Ancak döviz kurunun yanı sıra çok büyük sorunlar da var. Çip krizinin yarattığı önemli bir tedarik sıkıntısı var. Buna son 3 aydır çok farklı tedarik sıkıntıları da eklendi. Bunlardan biri alüminyum ve magnezyum sıkıntısı. Otomobil üretiminde kullanılan bu elementlerin tedarikinde global çapta çok büyük sorunlar oluştu. Buna bir de limanlardaki sıkışıklık ve pandemiden dolayı özellikle Uzakdoğu’daki liman işletmelerinin kapanma eğilimindeki sıkıntıları baş göstermesi sebebiyle lojistik anlamında da çok önemli sorunlar oluştu. Bunlar sıfır kilometre araç üretimini ve lojistiğini etkileyen faktörler oldu. Çip krizi devam ederken özellikle ülkemizde döviz artışı da devam ediyor. Bunlara bağlı olarak da otomobil fiyatları yukarı doğru gidiyor. Türkiye’de özellikle son 3 ay otomobil satışlarının en yoğun olduğu dönemdir. Ancak bu dönemde araç tedarik sıkıntısı olacağından yaklaşık 50-60 bine oturan aylık sıfır kilometre araç satışı daha düşecek.

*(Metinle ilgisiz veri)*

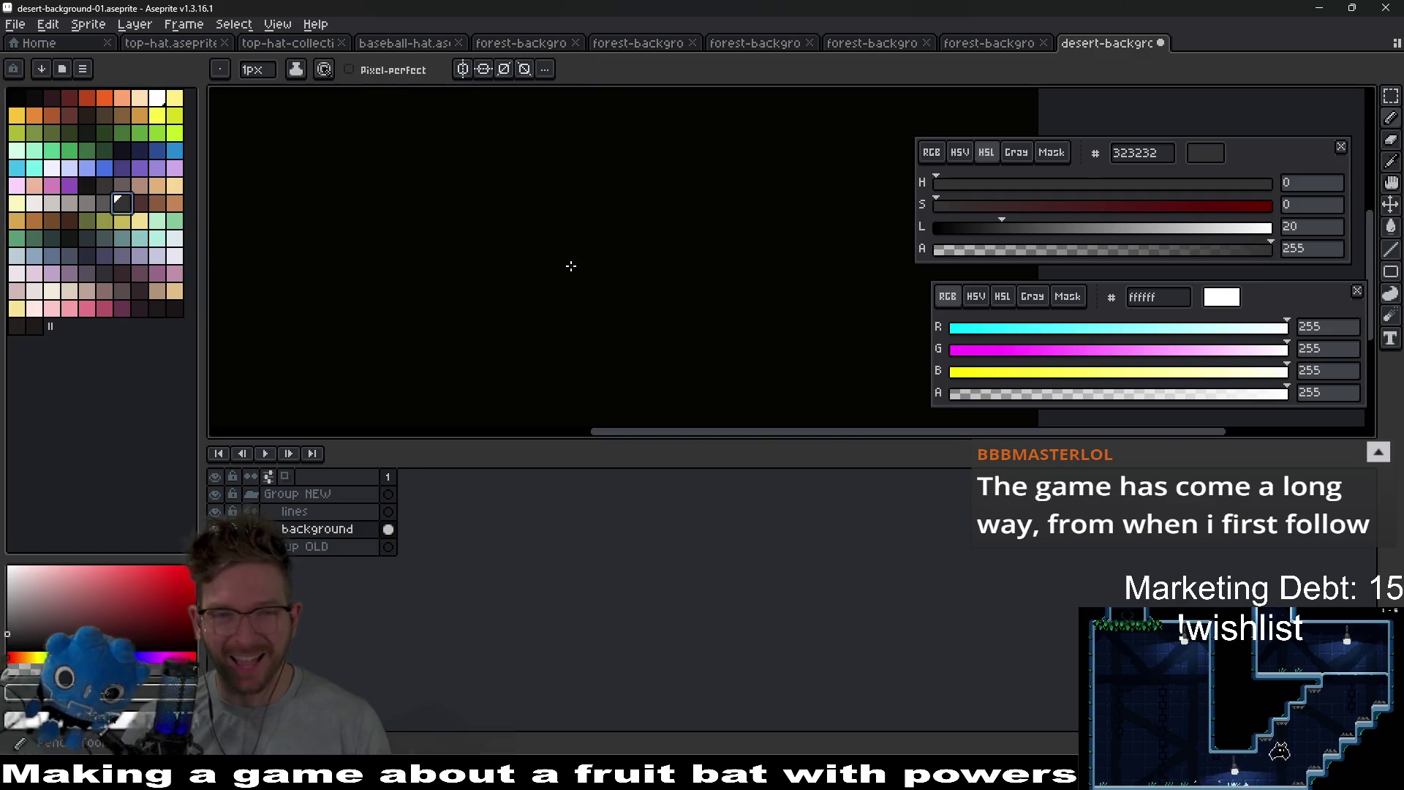
pyautogui.scroll(-3, 669, 283)
pyautogui.scroll(-1, 629, 267)
pyautogui.scroll(1, 560, 259)
pyautogui.press('e')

‘Yüzde 12 artış öngörülüyor’
Fiyatlara denetim getirilebilir mi?
İkinci el araçlardaki fiyat artışlarının legal olarak denetlenmesi mümkün değil. Çünkü serbest pazar var, herkes istediği fiyatı yazabilir. Piyasayı bilmeyen araç satıcıları, bu tür sitelerdeki araç fiyatlarına bakıyor. Aracı 90 bin TL değerinde ise ‘benim aracım kıymetli’ diyerek 120-130 TL yazabiliyor. Nasıl olsa pazarlık yapılır diye düşünülüyor. Bunun yanı sıra galericiler de piyasayı yükseltiyor. Sıfır kilometre araç pazarından tedarik zor olduğu için bayilerden bir şekilde sıfır kilometre araç satın alan galeriler, araç sıfır olmasına rağmen bayideki fiyattan daha daha fazla yazıyor. Biz gördük 150 bin TL daha fazla fiyat yazan galericiler var. Bunlar tabii ki fırsatçı diye nitelendirdiğimiz kişiler. Bunlara denetim legal olarak mümkün değil ancak satış yapılan internet siteleri çeşitli algoritmalarla ilan verenleri yönlendirebilir.